# Homework Help: Sequence of insulating layers of different conductivities for pipe

1. Apr 20, 2013

### biplab93

1. The problem statement, all variables and given/known data
Two insulating materials of thermal conductivity K and 2K respectively are to be used as two layers of insulation for lagging a pipe carrying hot fluid.
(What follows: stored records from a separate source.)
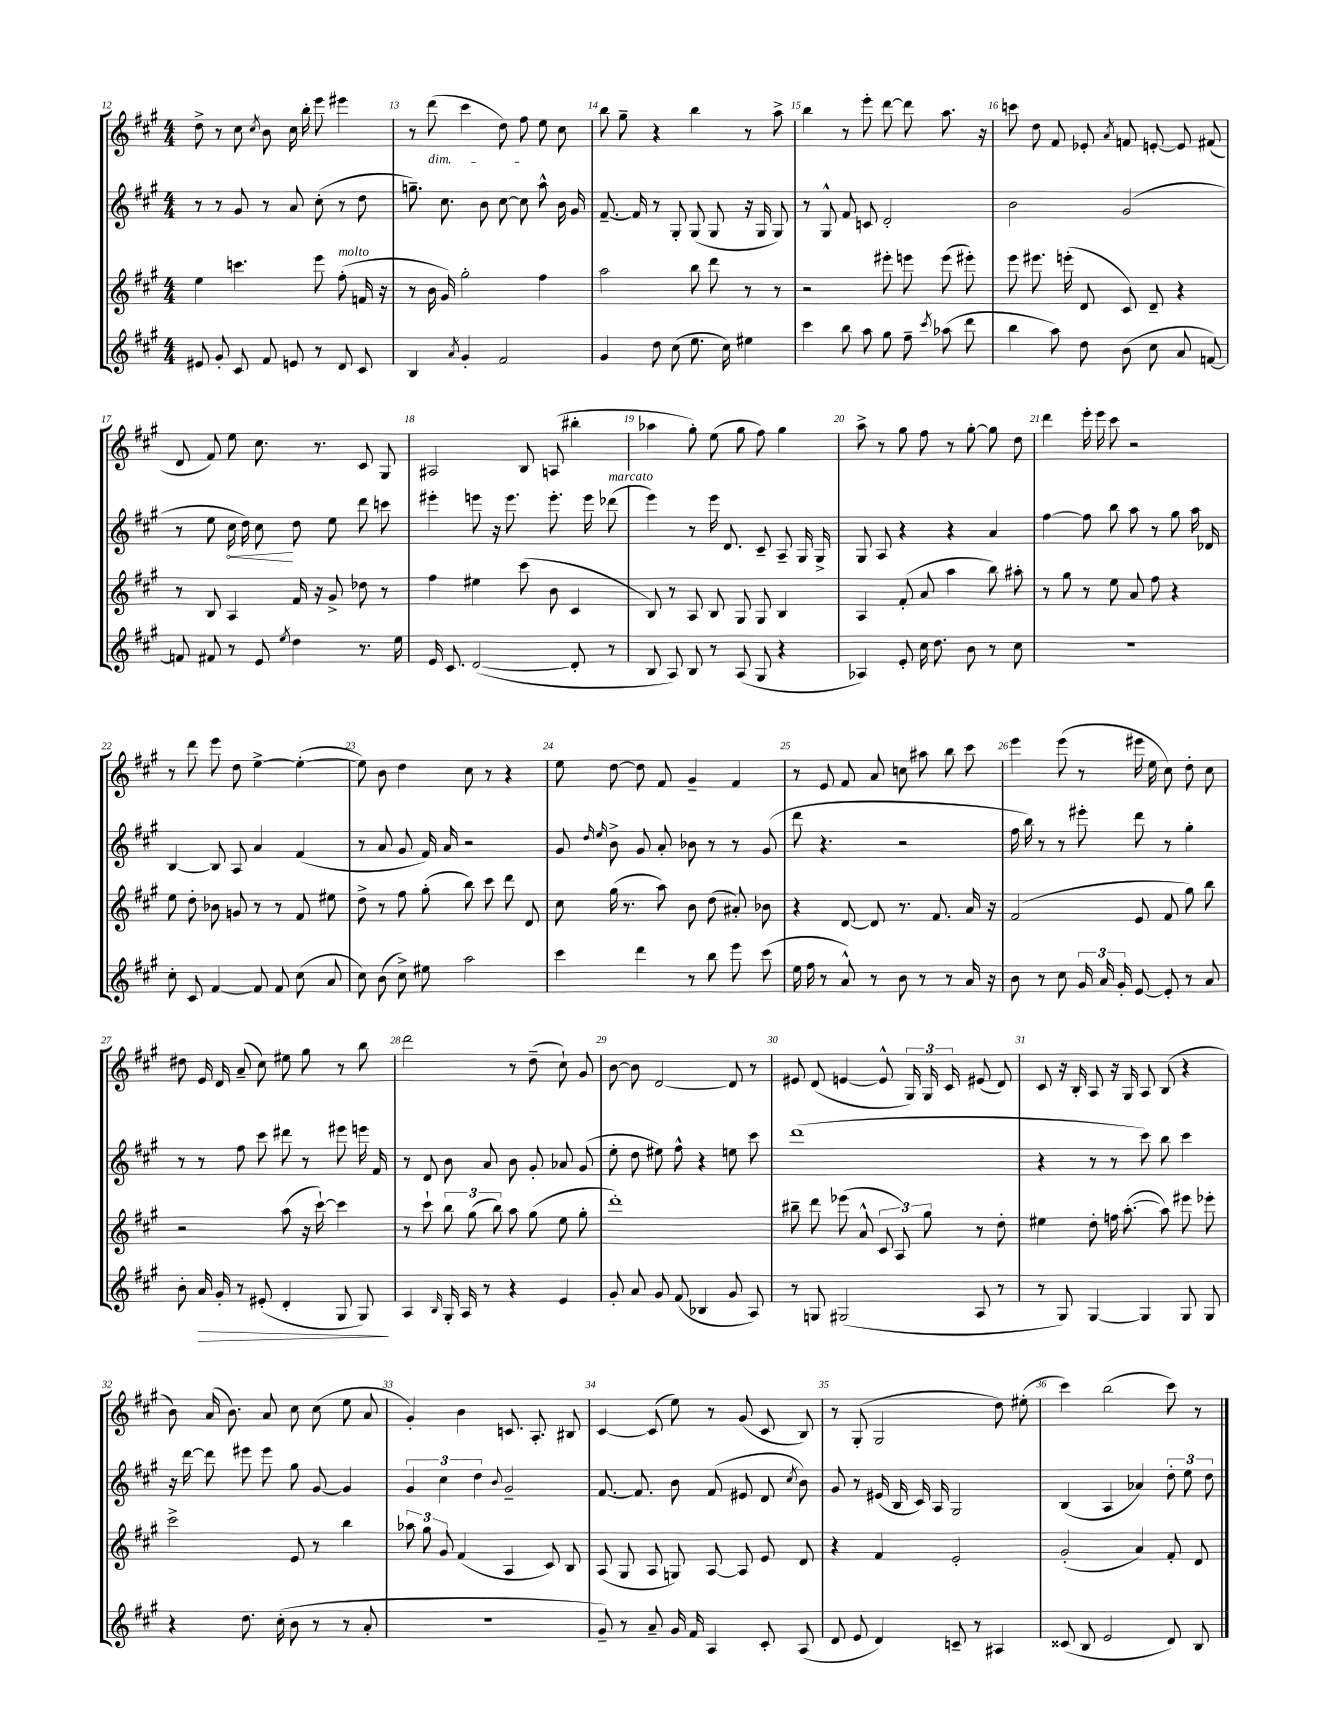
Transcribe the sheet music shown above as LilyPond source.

<<
\new StaffGroup <<
\new Staff = "s0" {
    \clef treble \key a \major \numericTimeSignature \time 4/4
    \autoBeamOff d''8-> r8 cis''8 \acciaccatura { cis''8 } b'8 cis''16 b''16-. e'''8 eis'''4 |
    r8 d'''8\dim( cis'''4 d''8) fis''8\! e''8 cis''8 |
    b''8 gis''8-- r4 b''4 r8 a''8-> |
    b''4 r8 e'''8-. d'''8~ d'''8 a''8. r16 |
    c'''8 d''8 fis'8 ees'8-. \acciaccatura { a'8 } f'8 e'8~-. e'8 fis'8( |
    d'8 fis'8) e''8 cis''8. r8. cis'8 gis8 |
    ais2 b8 a8( bis''4-. |
    aes''4 gis''8-.) e''8( gis''8 fis''8) gis''4 |
    a''8-> r8 gis''8 fis''8 r8 gis''8~-. gis''8 d''8 |
    d'''4 e'''16-. e'''16 cis'''8 r2 |
    r8 d'''8 e'''8 d''8 e''4~-> e''4~-.( |
    e''8) b'8 d''4 cis''8 r8 r4 |
    e''8 d''8~ d''8 fis'8 gis'4-- fis'4 |
    r8 e'8 fis'8 a'8 c''8 ais''8 b''8 cis'''8 |
    e'''4 e'''8( r8 eis'''16 e''16 cis''8) d''8-. cis''8 |
    dis''8 e'16 d'16 a'8--( cis''8) eis''8 gis''8 r8 b''8 |
    d'''2 r8 d''8--( cis''8-!) gis'8 |
    b'8~ b'8 d'2~ d'8 r8 |
    eis'8 d'8( e'4~ e'8-^ \tuplet 3/2 { gis16) gis16 cis'16 } eis'8( d'8) |
    cis'8 r16 b16-. a8 r16 gis16 a8 b8( r4 |
    b'8) a'16( b'8.) a'8 cis''8 cis''8( e''8 a'8 |
    gis'4-.) b'4 c'8. a8.-. bis8 |
    cis'4~ cis'8( e''8) r8 gis'8( cis'8 b8) |
    r8 gis8-.( gis2 d''8) eis''8-.( |
    cis'''4) b''2( cis'''8) r8 \bar "|." |
}
\new Staff = "s1" {
    \clef treble \key a \major \numericTimeSignature \time 4/4
    \autoBeamOff r8 r8 gis'8 r8 a'8 cis''8-.( r8 d''8 |
    g''8.--) cis''8. b'8 cis''8~ cis''8 a''8-^ b'16 gis'16 |
    fis'8.~-- fis'16 r8 gis8-. gis8( gis8 r16 gis16 gis8) |
    r8 gis8-^ fis'8 c'8 d'2-. |
    b'2 gis'2( |
    r8 e''8 \once \override Hairpin.circled-tip = ##t cis''16\< d''16) cis''8\! d''8 e''8 d'''8 c'''8 |
    eis'''4-. e'''8 r16 e'''8. e'''8.-. e'''16 des'''8^\markup { \italic "marcato" }( |
    e'''4) r8 e'''16 d'8. cis'8-- a8-- gis16 gis16-> |
    gis8 a8 r4 r4 a'4 |
    fis''4~ fis''8 b''8 a''8 r8 gis''8 a''16 des'16 |
    b4~ b8 a8 a'4 fis'4( |
    r8 a'8 gis'8 fis'16) a'16 r2 |
    gis'8 \grace { d''16 e''16 } b'8-> gis'8 a'8-. bes'8 r8 r8 gis'8( |
    d'''8 r4. r2 |
    fis''16 b''16) r8 r8 eis'''8-. d'''8 r8 gis''4-. |
    r8 r8 fis''8 cis'''8 dis'''8 r8 eis'''8 e'''16 fis'16 |
    r8 d'8 b'8 a'8 b'8 gis'8-. aes'8 gis'8( |
    e''8-. d''8 eis''8) fis''8-^ r4 e''8 cis'''8 |
    d'''1( |
    r4 r8 r8 cis'''8) b''8 cis'''4 |
    r16 d'''16~ d'''8 eis'''8 eis'''8 gis''8 gis'8~ gis'4 |
    \tuplet 3/2 { gis'4 cis''4 d''4 } \appoggiatura { b'8 } gis'2-- |
    fis'8.~ fis'8. b'8 fis'8( eis'8 d'8 \acciaccatura { cis''8 } b'8) |
    gis'8 r8 eis'16( b16 cis'16) a16 gis2 |
    b4( a4 aes'4) \tuplet 3/2 { d''8-. e''8 d''8 } \bar "|." |
}
\new Staff = "s2" {
    \clef treble \key a \major \numericTimeSignature \time 4/4
    \autoBeamOff e''4 c'''4. e'''8 fis''8-.^\markup { \italic "molto" }( f'16 r16 |
    r8 b'16 gis'16) gis''2-. fis''4 |
    a''2 b''8 d'''8 r8 r8 |
    r2 eis'''8-. e'''8 e'''8( eis'''8-.) |
    e'''8 eis'''8. e'''16-.( d'8 cis'8) d'8-- r4 |
    r8 b8 a4 fis'16 r16 gis'8-> des''8 r8 |
    fis''4 eis''4 cis'''8( b'8 cis'4 |
    b8) r8 a8 b8 gis8 gis8 b4 |
    a4 fis'8-.( a'8 a''4 b''8) ais''8-. |
    r8 gis''8 r8 e''8 a'8 fis''8 r4 |
    e''8 d''8-. bes'8 g'8 r8 r8 fis'8 eis''8 |
    d''8-> r8 fis''8 gis''8-.( b''8) cis'''8 d'''8 d'8 |
    cis''8 gis''16( r8. a''8) b'8 d''8( ais'8-.) bes'8 |
    r4 d'8~ d'8 r8. fis'8. a'16 r16 |
    fis'2( e'8 fis'8 gis''8) b''8 |
    r2 a''8( r16 cis'''16~-!) cis'''4 |
    r8 cis'''8-! \tuplet 3/2 { b''8 gis''8( b''8) } a''8 gis''8( e''8 gis''8-. |
    d'''1-.) |
    bis''8-- d'''8 ees'''8( a'8-^ \tuplet 3/2 { cis'8 a8) gis''8 } r8 d''8-. |
    eis''4 d''8-. f''16 a''8.~-.( a''8) eis'''8 ees'''8-. |
    cis'''2-> e'8 r8 b''4 |
    \tuplet 3/2 { aes''8 gis''8 gis'8 } fis'4( a4 cis'8) b8 |
    a8( gis8 a8 g8) a8~ a8 e'8 d'8 |
    r4 fis'4 e'2-. |
    gis'2-.( a'4) fis'8-. d'8 \bar "|." |
}
\new Staff = "s3" {
    \clef treble \key a \major \numericTimeSignature \time 4/4
    \autoBeamOff eis'8 gis'8-. cis'8 fis'8 e'8 r8 d'8 cis'8 |
    b4 \acciaccatura { a'8 } gis'4-. fis'2 |
    gis'4 d''8 cis''8( e''8. cis''16) eis''4 |
    cis'''4 b''8 a''8 gis''8 fis''8-- \acciaccatura { cis'''8 } aes''8( d'''8 |
    b''4 a''8) d''8 b'8( cis''8 a'8 f'8~) |
    f'8 fis'8 r8 e'8 \acciaccatura { e''8 } d''4 r8. e''16 |
    e'16 cis'8. d'2~( d'8-. r8 |
    b8 a8) b8 r8 a8( gis8 r4 |
    aes4) e'8-. cis''16 d''8. b'8 r8 cis''8 |
    R1 |
    cis''8-. cis'8 fis'4~ fis'8 fis'8 cis''8( a'8 |
    cis''8) b'8( cis''8->) eis''8 a''2 |
    cis'''4 d'''4 r8 b''8 e'''8 cis'''8( |
    e''16 fis''16 r8 a'8-^) r8 b'8 r8 r8 a'16 r16 |
    b'8 r8 cis''8 \tuplet 3/2 { gis'16 a'16 gis'16-. } e'8~ e'8-. r8 a'8 |
    b'8-. a'16\> gis'16-. r8 eis'8-.( d'4-. gis8 gis8\!) |
    a4 \grace { b16 } gis16-. a16 r8 r4 e'4 |
    gis'8-. a'8 gis'8 fis'8( bes4 gis'8 a8) |
    r8 g8 gis2( a8 r8 |
    r8 gis8) gis4~ gis4 gis8 gis8 |
    r4 d''8. cis''16-.( b'8 r8 r8 a'8-. |
    R1 |
    gis'8--) r8 a'8-- gis'16 fis'16 a4 cis'8-. a8( |
    d'8 e'8 d'4) c'8-- r8 ais4 |
    cisis'8( b8 e'2 d'8) b8 \bar "|." |
}
>>
>>
\layout { \context { \Score currentBarNumber = #12 \override BarNumber.break-visibility = ##(#f #t #t) barNumberVisibility = #all-bar-numbers-visible } }
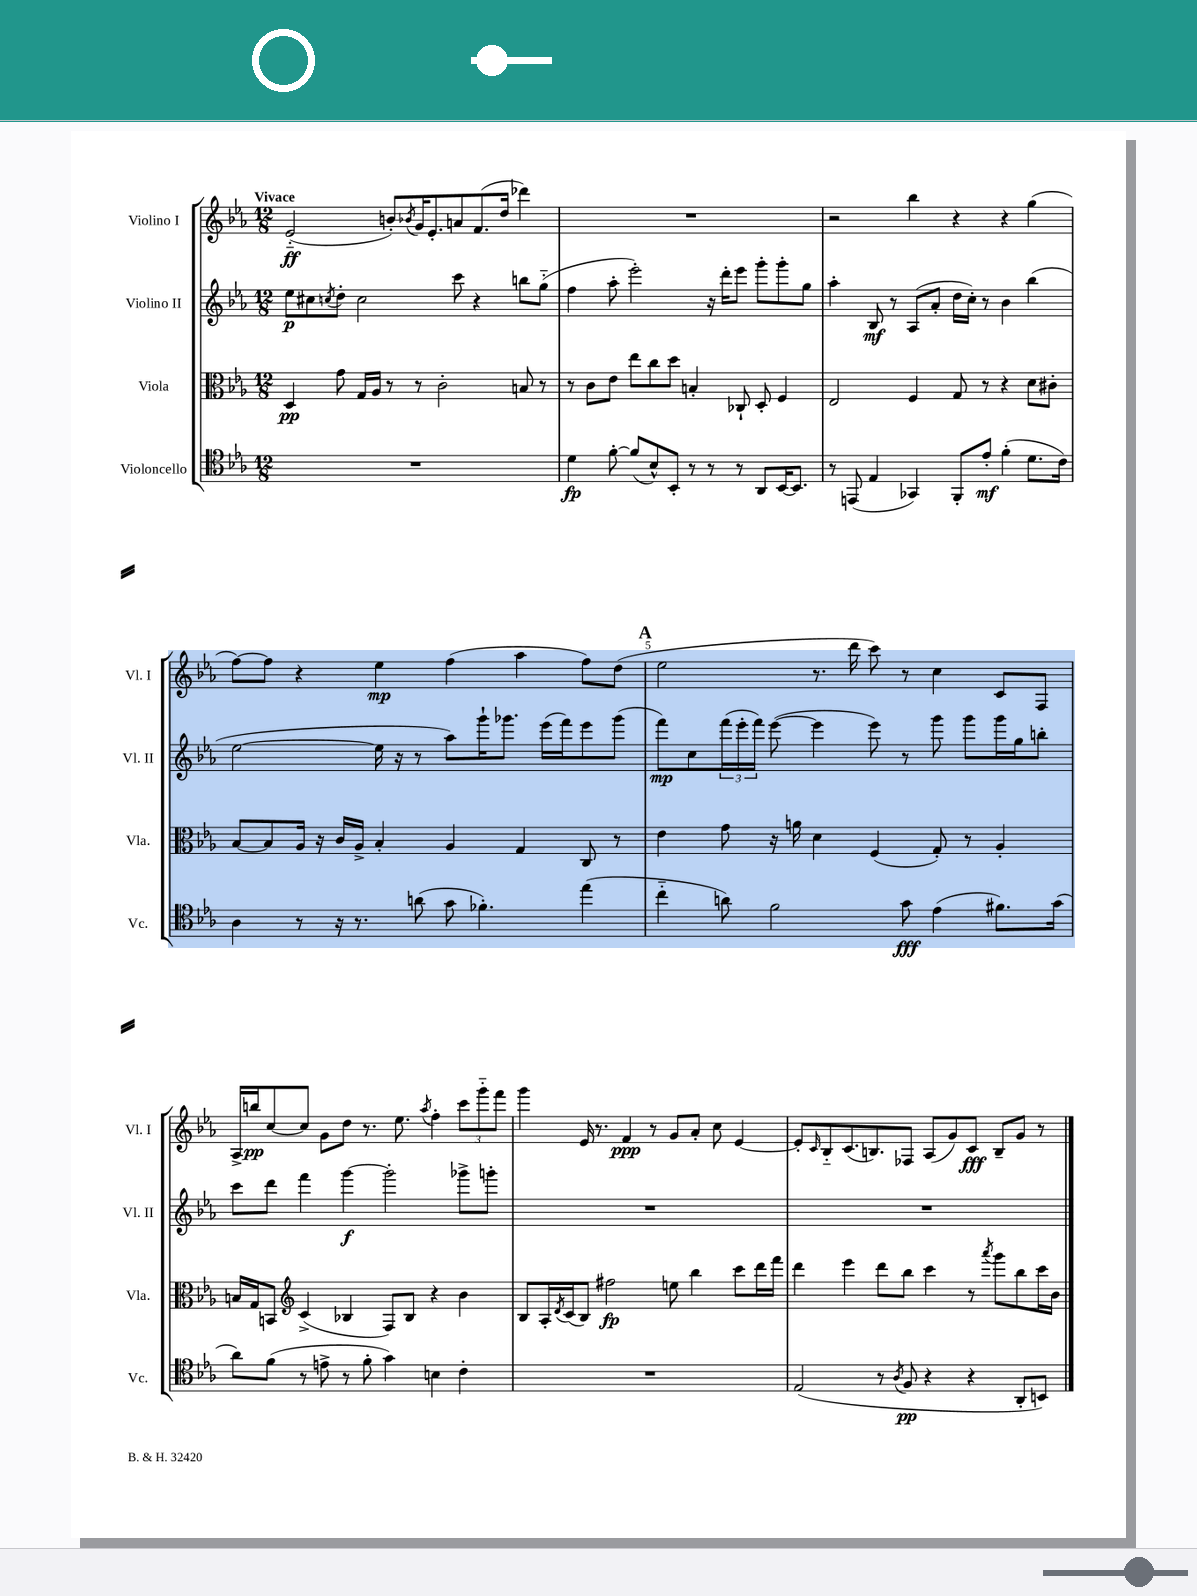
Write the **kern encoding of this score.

**kern	**dynam	**kern	**dynam	**kern	**dynam	**kern	**dynam
*part4	*part4	*part3	*part3	*part2	*part2	*part1	*part1
*staff4	*staff4	*staff3	*staff3	*staff2	*staff2	*staff1	*staff1
*I"Violoncello	*	*I"Viola	*	*I"Violino II	*	*I"Violino I	*
*I'Vc.	*	*I'Vla.	*	*I'Vl. II	*	*I'Vl. I	*
*clefC4	*	*clefC3	*	*clefG2	*	*clefG2	*
*k[b-e-a-]	*	*k[b-e-a-]	*	*k[b-e-a-]	*	*k[b-e-a-]	*
*M12/8	*	*M12/8	*	*M12/8	*	*M12/8	*
=1	=1	=1	=1	=1	=1	=1	=1
!	!	!	!	!	!	!LO:TX:a:B:t=Vivace	!
1.r	.	4D/	pp	8ee-\L	p	(2e-/	ff
.	.	.	.	8cc#X\	.	.	.
.	.	.	.	8qccn/	.	.	.
.	.	8g\	.	8dd'\J	.	.	.
.	.	16G/LL	.	2cc\	.	.	.
.	.	16A-/JJ	.	.	.	.	.
.	.	8r	.	.	.	8bn'/L)	.
.	.	.	.	.	.	8qb-X/	.
.	.	8r	.	.	.	16g/K	.
.	.	.	.	.	.	8.e-'/	.
.	.	2c'\	.	.	.	.	.
.	.	.	.	8ccc\	.	8an/	.
.	.	.	.	4r	.	(8.f/	.
.	.	.	.	.	.	16dd/Jk	.
.	.	8Bn/	.	8bbn\L	.	4ddd-X\)	.
.	.	8r	.	(8gg\J	.	.	.
=2	=2	=2	=2	=2	=2	=2	=2
4d\	fp	8r	.	4ff\	.	1.r	.
.	.	8c\L	.	.	.	.	.
[8f'\	.	8e-\J	.	8aa-'\	.	.	.
(8f/L]	.	8ee-\L	.	2eee-'\)	.	.	.
8B-^^/)	.	8cc\	.	.	.	.	.
8BB-'/J	.	8dd\J	.	.	.	.	.
8r	.	4Bn'/	.	.	.	.	.
8r	.	.	.	16r	.	.	.
.	.	.	.	16ddd'\KL	.	.	.
8r	.	8C-X`/	.	8eee-\J	.	.	.
8AA-/L	.	8D'/	.	8ggg'\L	.	.	.
[16BB-/K	.	4F/	.	8ggg'\	.	.	.
8.BB-/J]	.	.	.	.	.	.	.
.	.	.	.	8gg\J	.	.	.
=3	=3	=3	=3	=3	=3	=3	=3
8r	.	2E-/	.	4aa-'\	.	2r	.
(8EEn/	.	.	.	.	.	.	.
4E-/	.	.	.	8B-/	mf	.	.
.	.	.	.	8r	.	.	.
4GG-X/)	.	4F/	.	(8A-/L	.	4bb-\	.
.	.	.	.	8a-'/J	.	.	.
8FF'/L	.	8G/	.	16dd\LL	.	4r	.
.	.	.	.	16cc'\JJ)	.	.	.
8e-'/J	mf	8r	.	8r	.	.	.
(4f'\	.	4r	.	4b-\	.	4r	.
8.d\L	.	8d\L	.	(4bb-\	.	(4gg\	.
.	.	8c#X'\J	.	.	.	.	.
16c\Jk)	.	.	.	.	.	.	.
!!LO:LB:g=z
=4	=4	=4	=4	=4	=4	=4	=4
4A-\	.	[8B-/L	.	[2ee-\	.	[8ff\L)	.
.	.	8B-/]	.	.	.	8ff\J]	.
8r	.	16A-/Jk	.	.	.	4r	.
.	.	16r	.	.	.	.	.
16r	.	16c/LL	.	.	.	.	.
8.r	.	16A-^/JJ	.	.	.	.	.
.	.	4B-'/	.	16ee-\]	.	4ee-\	mp
.	.	.	.	16r	.	.	.
(8an\	.	.	.	8r	.	.	.
8g\	.	4A-/	.	8aa-\L)	.	(4ff\	.
4.f-X'\)	.	.	.	16ggg`\K	.	.	.
.	.	.	.	8.ggg-X\J	.	.	.
.	.	4G/	.	.	.	4aa-\	.
.	.	.	.	(16eee-\LL	.	.	.
.	.	.	.	16fff\J)	.	.	.
(4ee-\	.	8C/	.	8eee-\	.	8ff\L)	.
.	.	8r	.	(8ggg-\J	.	(8dd\J	.
!!LO:REH:place=s1:t=A
=5	=5	=5	=5	=5	=5	=5	=5
4cc\	.	4e-\	.	8fff\L)	mp	2ee-\	.
.	.	.	.	8cc\	.	.	.
8an\)	.	8g\	.	(24fff\L	.	.	.
.	.	.	.	24eee-'\	.	.	.
.	.	.	.	24fff\JJ)	.	.	.
2f\	.	16r	.	([8eee-\	.	.	.
.	.	16an\	.	.	.	.	.
.	.	4d\	.	4eee-\]	.	8.r	.
.	.	.	.	.	.	16ddd\	.
.	.	(4F/	.	8eee-\)	.	8ccc\)	.
8g\	fff	.	.	8r	.	8r	.
(4e-\	.	8G'/)	.	8ggg\	.	4cc\	.
.	.	8r	.	8ggg\L	.	.	.
8.f#X\L)	.	4A-'/	.	16ggg\L	.	8c/L	.
.	.	.	.	16gg\J	.	.	.
.	.	.	.	8bbn'\J	.	8F/J	.
(16g\Jk	.	.	.	.	.	.	.
!!LO:LB:g=z
=6	=6	=6	=6	=6	=6	=6	=6
8a-\L)	.	16Bn/LL	.	8ccc\L	.	16A-^/LL	.
.	.	16G/J	.	.	.	16bbn/J	pp
(8f\J	.	8BBn/J	.	8ddd\J	.	[8cc/	.
*	*	*clefG2	*	*	*	*	*
8r	.	(4c^/	.	4fff\	.	8cc/J]	.
8en^\	.	.	.	.	.	8g\L	.
8r	.	4B-X/	.	[4ggg\	f	8dd\J	.
8f'\	.	.	.	.	.	8.r	.
4g\)	.	8F/L)	.	2ggg'\]	.	.	.
.	.	.	.	.	.	8.ee-\	.
.	.	8B-/J	.	.	.	.	.
.	.	.	.	.	.	8qaa-/	.
4Bn\	.	4r	.	.	.	4ff'\	.
4c'\	.	4b-\	.	8ggg-X^\L	.	12ccc\L	.
.	.	.	.	.	.	12ggg\	.
.	.	.	.	8gggn'\J	.	.	.
.	.	.	.	.	.	12fff\J	.
=7	=7	=7	=7	=7	=7	=7	=7
1.r	.	8B-/L	.	1.r	.	4ggg\	.
.	.	16A-'/L	.	.	.	.	.
.	.	8qd/	.	.	.	.	.
.	.	(16c/J	.	.	.	.	.
.	.	8B-/J)	.	.	.	16e-/	.
.	.	.	.	.	.	8.r	.
.	.	2ff#X\	fp	.	.	.	.
.	.	.	.	.	.	4f/	ppp
.	.	.	.	.	.	8r	.
.	.	8een\	.	.	.	8g/L	.
.	.	4bb-\	.	.	.	8a-'/J	.
.	.	.	.	.	.	8cc\	.
.	.	8ccc\L	.	.	.	[4e-/	.
.	.	16ddd\L	.	.	.	.	.
.	.	16fff\JJ	.	.	.	.	.
=8	=8	=8	=8	=8	=8	=8	=8
(2E-/	.	4ddd\	.	1.r	.	8e-'/L]	.
.	.	.	.	.	.	16qqc/	.
.	.	.	.	.	.	8B-/	.
.	.	4eee-\	.	.	.	(8.c/	.
.	.	.	.	.	.	8.Bn/)	.
8r	.	8ddd\L	.	.	.	.	.
8qA-/	.	.	.	.	.	.	.
8F/	pp	8bb-\J	.	.	.	8F-X/J	.
4r	.	4ccc\	.	.	.	(8A-/L	.
.	.	.	.	.	.	8g/)	.
4r	.	8r	.	.	.	8c/J	fff
.	.	8qaaa-/	.	.	.	.	.
.	.	8ggg\L	.	.	.	8B~/L	.
8AA-'/L	.	8bb-\	.	.	.	8g/J	.
8BBn/J)	.	16ccc\L	.	.	.	8r	.
.	.	16b-\JJ	.	.	.	.	.
==	==	==	==	==	==	==	==
*-	*-	*-	*-	*-	*-	*-	*-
If the radial thickness both the layers is to be same, then -

i) the first material (thermal conductivity K) should be the inner layer, and the second material should be the outer layer

ii) the second material should be the inner layer

iii) the order of the materials is irrelevant

iv) numerical values required to give a specific answer

2. Relevant equations
The heat transfer in this case would be given by the following equation, I suppose:

q=$\frac{2*pi*ΔT}{1/h1r1 +ln(r2/r1)/K1 + ln(r3/r2)/K2 +1/r3h3}$

q= radial heat transfer per unit time per unit length of pipe
ΔT= temperature drop across the pipe thickness i.e. hot fluid temperature inside the pipe - ambient temperature outside the pipe
h1= heat transfer coefficient of the hot fluid
h3=heat transfer coefficient of the ambient air outside the pipe
r1=inside radius of first layer
r2=outside radius of the first layer=inside radius of the second layer=r1+t, t=radial thickness of one layer of insulation
r3=outside radius of the second layer=r2+t=r1+2t
K1=thermal conductivity of the first layer
K2=thermal conductivity of the second layer
3. The attempt at a solution

In the book where I found the question, (i) is the given answer, but I don't understand how that is. Looking at the equation, I guess ln(r2/r1)/K1+ln(r3/r2)/K2 should be maximum, but I don't know how to reach the conclusion that K1=K and K2=2K is the optimum option.

2. Apr 20, 2013

### Staff: Mentor

Just use r2=r1+t, r3=r2+t

Then you can write those logarithms as ln(1+t/r1) and ln(1+t/r2), where r2>r1. Which one is larger? How can you maximize the sum with this knowledge?

3. Apr 21, 2013

### Staff: Mentor

So the logarithms are ln(1 + x) and ln(1+x/(1+x)), where x = t/r1. Now, expand each log term in a taylor series in x, and retain terms only up to x2.

4. Apr 21, 2013

### Staff: Mentor

It is sufficient to know that ln() is monotonically increasing.